Как же так? Ведь Гойтинский лес на Кавказе, а если судить по «Запискам» Адели, Лермонтов 28 октября 1840 года сидел у нее дома, в Крыму, в Мисхоре, и писал стихи.
Это несоответствие бросилось в глаза и другим исследователям. Но странно, профессор Абрамович, исследуя даты жизни Лермонтова, настолько был под обаянием «Записок» Оммер де Гелль, что заявил: наградной список Лермонтова не заслуживает большого доверия, хотя военные документы, как известно, всегда бывают очень точны в датировках.
В. А. Мануйлов тоже обратил на это внимание, но также не поверил наградному списку, считая, что Адель помечала свои письма по новому стилю, Лермонтов — по старому.
Что же, в XIX веке разница между стилем новым и старым составляла 12 суток. Если Лермонтов пометил свое стихотворение: «Мисхор, 28 октября» по новому стилю, то по старому это 16 октября.

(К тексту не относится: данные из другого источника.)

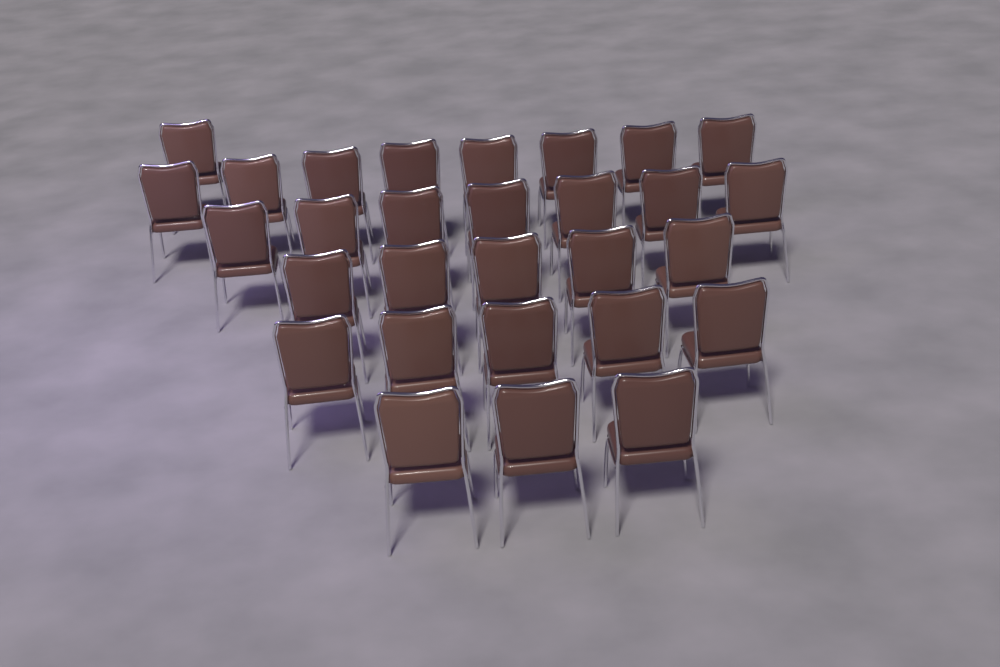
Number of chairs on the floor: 29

Заглянем в любопытное издание Раковича «Тангинский полк на Кавказе, 1819–1846 гг.», Тифлис, 1900.
15 октября старого стиля тот же Лермонтов совершил ряд удачных операций при переправе через Аргун. А затем за двое суток (если верить «Запискам») он доскакал до Крыма, да еще побывал вместе со своей возлюбленной в Алупке, Мисхоре, Кореизе, Орианде, Кучук-Ламбате и Ялте…
И все же обратимся к предисловию издателей. Они-то уверены, что «Записки» не вызывают сомнений в отношении их подлинности. И в доказательство этого публикуют снимок автографа Адели — страничку дневниковой записи.

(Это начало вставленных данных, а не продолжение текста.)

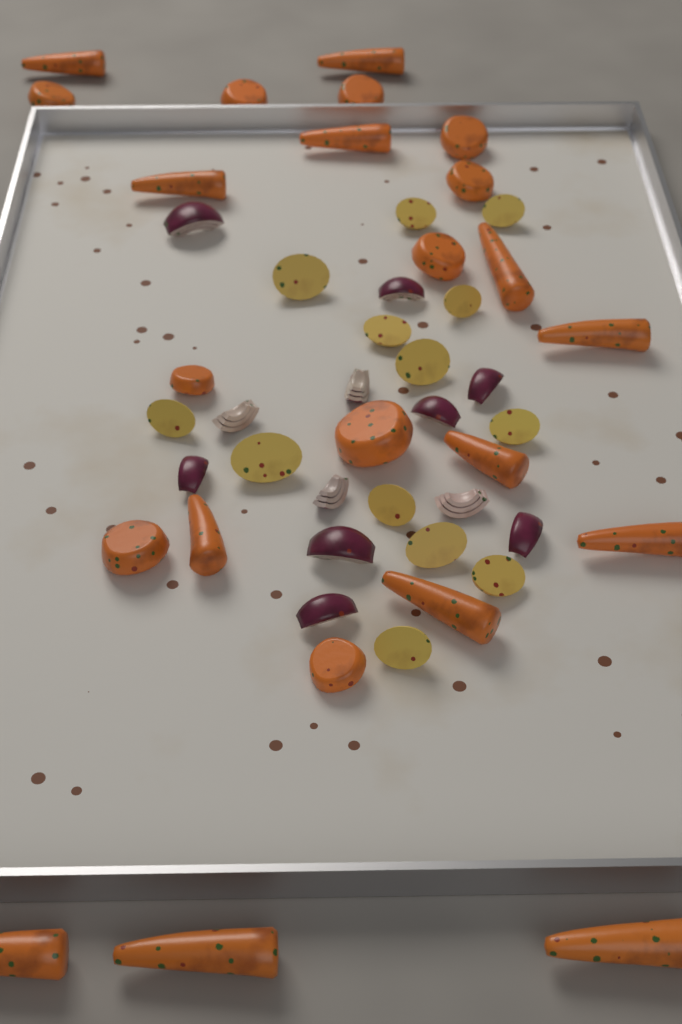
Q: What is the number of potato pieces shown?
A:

Тут-то и кончаются все недоумения, отсюда и тянется нить к подлинному автору этой фальсификации — князю П. П. Вяземскому, который пытался скрыться под личиной переводчика.
Но сначала об автографе. Он на французском языке. В нем зачеркнуты целые фразы, вставлены отдельные слова. Вся запись носит характер черновика. Причем вставки, новые фразы, как показала графологическая экспертиза, сделаны рукою Вяземского.
Более пристальное графологическое изучение странички дневника убедило исследователей в том, что и вся страница написана рукою Вяземского, хотя он и пытался изменить свой почерк.
Остается выяснить последнее — самое загадочное, — откуда взяты стихи и почему они все же посвящены де Гелль?
В «Русской старине» за 1887 год, том 54, Висковатов опубликовал неизвестное стихотворение из альбома Одоевского, подаренное ему Лермонтовым. Стихотворение французское.
Его содержание почти в точности совпадает с тем, которое мы цитировали в начале очерка. Вяземский только немного его реконструировал, ввел обращение к мадам де Гелль.
Но Адель — поэтесса. Поэт пишет поэтессе, и она, конечно, отвечает ему. Вяземский долго рассуждает насчет окончаний русских фамилий во французской транскрипции. Ему нужно найти стихотворение Адели, подлинное, конечно, которое было бы посвящено человеку, фамилия коего начиналась бы на «L» и оканчивалось на «тов». Но во французской транскрипции такого окончания нет, и П. П. Вяземский устами Адели пытается убедить читателей, что по-французски Лермонтов — Lermontove. Это натяжка, зато она позволила приспособить стихотворение Адели, посвященное господину Лемэр — Lemaire (1-е), и напечатанное в «Одесской газете».
Теперь как будто выяснено все. Остается сказать несколько слов о фальсификаторе князе П. П. Вяземском.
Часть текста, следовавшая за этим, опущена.